Make your reply a word-for-word repeat of the records.

=== Given records ===

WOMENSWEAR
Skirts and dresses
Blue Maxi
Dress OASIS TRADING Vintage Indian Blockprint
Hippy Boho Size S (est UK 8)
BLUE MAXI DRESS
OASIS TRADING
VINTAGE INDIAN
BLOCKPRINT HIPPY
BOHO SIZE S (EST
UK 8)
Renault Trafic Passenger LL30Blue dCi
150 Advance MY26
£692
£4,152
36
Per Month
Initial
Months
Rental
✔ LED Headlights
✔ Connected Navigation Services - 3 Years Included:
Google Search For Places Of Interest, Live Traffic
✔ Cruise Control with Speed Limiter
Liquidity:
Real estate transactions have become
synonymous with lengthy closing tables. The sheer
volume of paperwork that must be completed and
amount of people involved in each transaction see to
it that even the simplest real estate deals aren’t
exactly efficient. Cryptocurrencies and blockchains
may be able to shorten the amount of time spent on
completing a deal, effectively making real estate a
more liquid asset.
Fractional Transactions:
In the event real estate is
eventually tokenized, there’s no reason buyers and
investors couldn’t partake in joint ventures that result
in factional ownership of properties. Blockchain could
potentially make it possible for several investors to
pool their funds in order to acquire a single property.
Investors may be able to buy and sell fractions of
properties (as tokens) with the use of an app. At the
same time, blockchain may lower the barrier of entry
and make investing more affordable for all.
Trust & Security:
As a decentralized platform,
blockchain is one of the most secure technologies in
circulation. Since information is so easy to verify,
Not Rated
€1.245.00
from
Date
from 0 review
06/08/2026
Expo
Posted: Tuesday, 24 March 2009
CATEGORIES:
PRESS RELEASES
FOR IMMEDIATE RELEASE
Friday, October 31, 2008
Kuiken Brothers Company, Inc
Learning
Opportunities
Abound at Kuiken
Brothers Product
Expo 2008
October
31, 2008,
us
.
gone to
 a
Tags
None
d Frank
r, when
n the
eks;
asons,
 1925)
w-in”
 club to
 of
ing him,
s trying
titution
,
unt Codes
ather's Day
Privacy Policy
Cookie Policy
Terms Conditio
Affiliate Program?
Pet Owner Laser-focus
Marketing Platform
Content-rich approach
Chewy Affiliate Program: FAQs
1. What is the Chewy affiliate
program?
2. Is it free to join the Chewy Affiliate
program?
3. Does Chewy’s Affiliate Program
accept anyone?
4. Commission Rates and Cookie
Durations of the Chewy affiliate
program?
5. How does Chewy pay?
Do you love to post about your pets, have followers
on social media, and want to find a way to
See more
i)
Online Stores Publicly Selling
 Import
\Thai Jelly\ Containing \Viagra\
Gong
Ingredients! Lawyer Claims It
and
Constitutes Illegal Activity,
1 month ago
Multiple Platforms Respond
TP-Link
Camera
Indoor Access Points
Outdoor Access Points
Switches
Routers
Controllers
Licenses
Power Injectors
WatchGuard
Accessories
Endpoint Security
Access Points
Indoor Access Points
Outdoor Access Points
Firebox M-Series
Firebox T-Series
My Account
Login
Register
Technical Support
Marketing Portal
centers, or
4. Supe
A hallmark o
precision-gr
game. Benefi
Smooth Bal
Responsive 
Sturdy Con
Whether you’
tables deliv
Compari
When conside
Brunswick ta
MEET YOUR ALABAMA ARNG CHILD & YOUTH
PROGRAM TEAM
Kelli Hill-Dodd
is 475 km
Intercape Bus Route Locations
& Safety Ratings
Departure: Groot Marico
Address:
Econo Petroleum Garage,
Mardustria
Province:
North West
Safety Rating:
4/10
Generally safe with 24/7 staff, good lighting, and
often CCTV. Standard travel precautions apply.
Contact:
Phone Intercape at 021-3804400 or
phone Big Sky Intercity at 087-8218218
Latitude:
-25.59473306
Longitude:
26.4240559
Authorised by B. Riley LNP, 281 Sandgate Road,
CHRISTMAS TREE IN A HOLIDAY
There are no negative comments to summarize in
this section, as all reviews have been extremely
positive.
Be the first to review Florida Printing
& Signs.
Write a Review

===

• **Response**:
WOMENSWEAR
Skirts and dresses
Blue Maxi
Dress OASIS TRADING Vintage Indian Blockprint
Hippy Boho Size S (est UK 8)
BLUE MAXI DRESS
OASIS TRADING
VINTAGE INDIAN
BLOCKPRINT HIPPY
BOHO SIZE S (EST
UK 8)
Renault Trafic Passenger LL30Blue dCi
150 Advance MY26
£692
£4,152
36
Per Month
Initial
Months
Rental
✔ LED Headlights
✔ Connected Navigation Services - 3 Years Included:
Google Search For Places Of Interest, Live Traffic
✔ Cruise Control with Speed Limiter
Liquidity:
Real estate transactions have become
synonymous with lengthy closing tables. The sheer
volume of paperwork that must be completed and
amount of people involved in each transaction see to
it that even the simplest real estate deals aren’t
exactly efficient. Cryptocurrencies and blockchains
may be able to shorten the amount of time spent on
completing a deal, effectively making real estate a
more liquid asset.
Fractional Transactions:
In the event real estate is
eventually tokenized, there’s no reason buyers and
investors couldn’t partake in joint ventures that result
in factional ownership of properties. Blockchain could
potentially make it possible for several investors to
pool their funds in order to acquire a single property.
Investors may be able to buy and sell fractions of
properties (as tokens) with the use of an app. At the
same time, blockchain may lower the barrier of entry
and make investing more affordable for all.
Trust & Security:
As a decentralized platform,
blockchain is one of the most secure technologies in
circulation. Since information is so easy to verify,
Not Rated
€1.245.00
from
Date
from 0 review
06/08/2026
Expo
Posted: Tuesday, 24 March 2009
CATEGORIES:
PRESS RELEASES
FOR IMMEDIATE RELEASE
Friday, October 31, 2008
Kuiken Brothers Company, Inc
Learning
Opportunities
Abound at Kuiken
Brothers Product
Expo 2008
October
31, 2008,
us
.
gone to
 a
Tags
None
d Frank
r, when
n the
eks;
asons,
 1925)
w-in”
 club to
 of
ing him,
s trying
titution
,
unt Codes
ather's Day
Privacy Policy
Cookie Policy
Terms Conditio
Affiliate Program?
Pet Owner Laser-focus
Marketing Platform
Content-rich approach
Chewy Affiliate Program: FAQs
1. What is the Chewy affiliate
program?
2. Is it free to join the Chewy Affiliate
program?
3. Does Chewy’s Affiliate Program
accept anyone?
4. Commission Rates and Cookie
Durations of the Chewy affiliate
program?
5. How does Chewy pay?
Do you love to post about your pets, have followers
on social media, and want to find a way to
See more
i)
Online Stores Publicly Selling
 Import
\Thai Jelly\ Containing \Viagra\
Gong
Ingredients! Lawyer Claims It
and
Constitutes Illegal Activity,
1 month ago
Multiple Platforms Respond
TP-Link
Camera
Indoor Access Points
Outdoor Access Points
Switches
Routers
Controllers
Licenses
Power Injectors
WatchGuard
Accessories
Endpoint Security
Access Points
Indoor Access Points
Outdoor Access Points
Firebox M-Series
Firebox T-Series
My Account
Login
Register
Technical Support
Marketing Portal
centers, or
4. Supe
A hallmark o
precision-gr
game. Benefi
Smooth Bal
Responsive 
Sturdy Con
Whether you’
tables deliv
Compari
When conside
Brunswick ta
MEET YOUR ALABAMA ARNG CHILD & YOUTH
PROGRAM TEAM
Kelli Hill-Dodd
is 475 km
Intercape Bus Route Locations
& Safety Ratings
Departure: Groot Marico
Address:
Econo Petroleum Garage,
Mardustria
Province:
North West
Safety Rating:
4/10
Generally safe with 24/7 staff, good lighting, and
often CCTV. Standard travel precautions apply.
Contact:
Phone Intercape at 021-3804400 or
phone Big Sky Intercity at 087-8218218
Latitude:
-25.59473306
Longitude:
26.4240559
Authorised by B. Riley LNP, 281 Sandgate Road,
CHRISTMAS TREE IN A HOLIDAY
There are no negative comments to summarize in
this section, as all reviews have been extremely
positive.
Be the first to review Florida Printing
& Signs.
Write a Review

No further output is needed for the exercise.